● **Exercise objective**:
For each entry below, copy the text exactly and leave out any picture.

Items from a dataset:
● ● ● ● ● ● ●

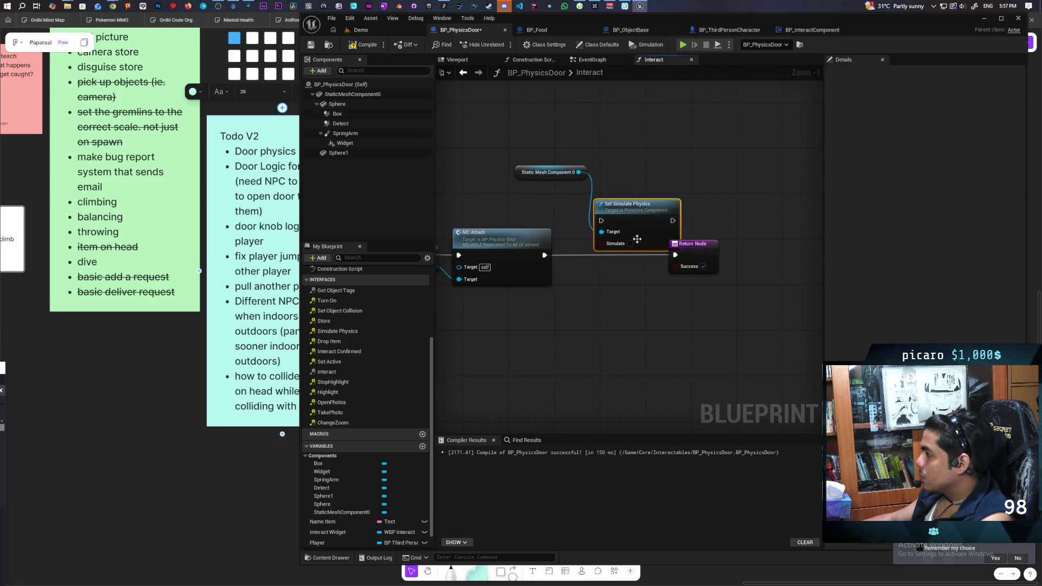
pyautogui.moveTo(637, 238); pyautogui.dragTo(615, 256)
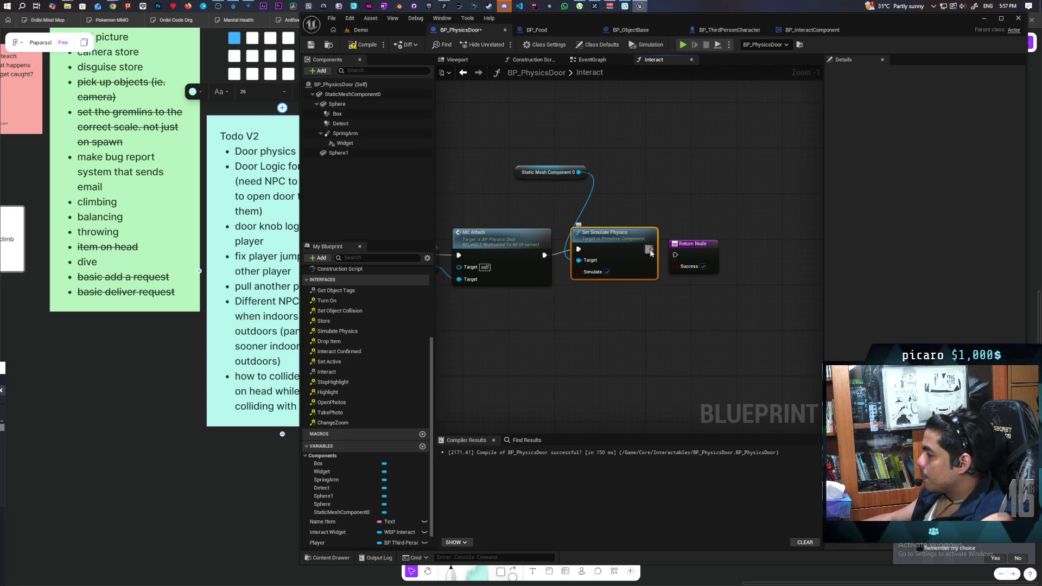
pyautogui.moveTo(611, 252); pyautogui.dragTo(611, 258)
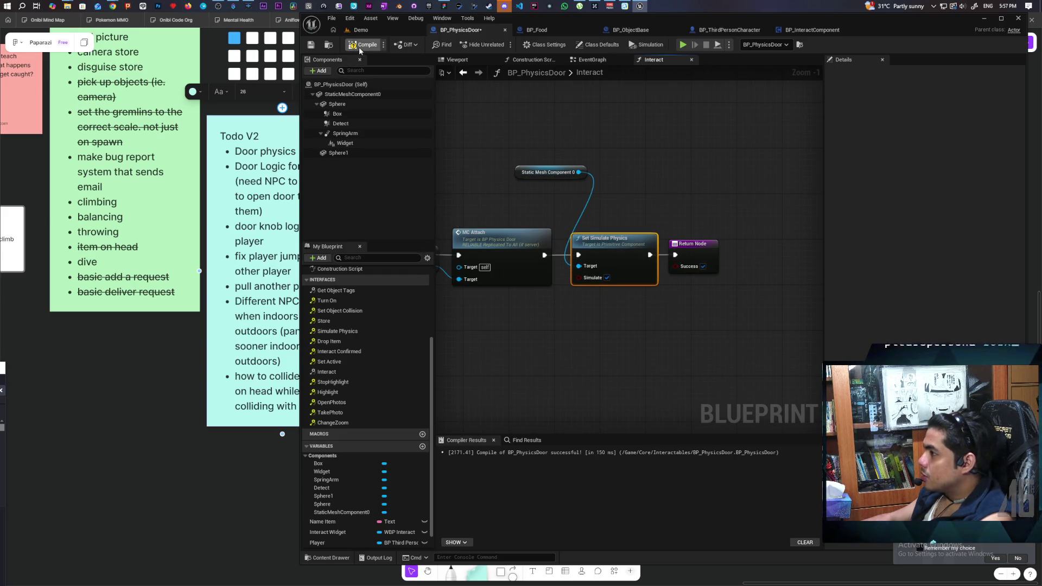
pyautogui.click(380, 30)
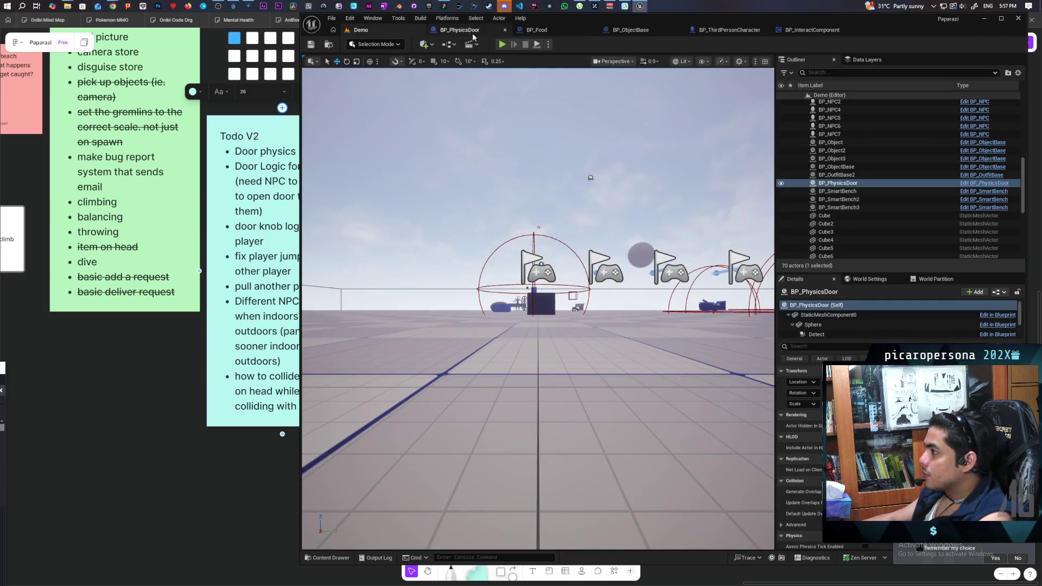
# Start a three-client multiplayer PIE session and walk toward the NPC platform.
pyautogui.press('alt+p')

● ● ● ● ● ● ●

● **Answer to the problem**:
pyautogui.moveTo(637, 238); pyautogui.dragTo(615, 256)
pyautogui.moveTo(611, 252); pyautogui.dragTo(611, 258)
pyautogui.click(380, 30)
# Start a three-client multiplayer PIE session and walk toward the NPC platform.
pyautogui.press('alt+p')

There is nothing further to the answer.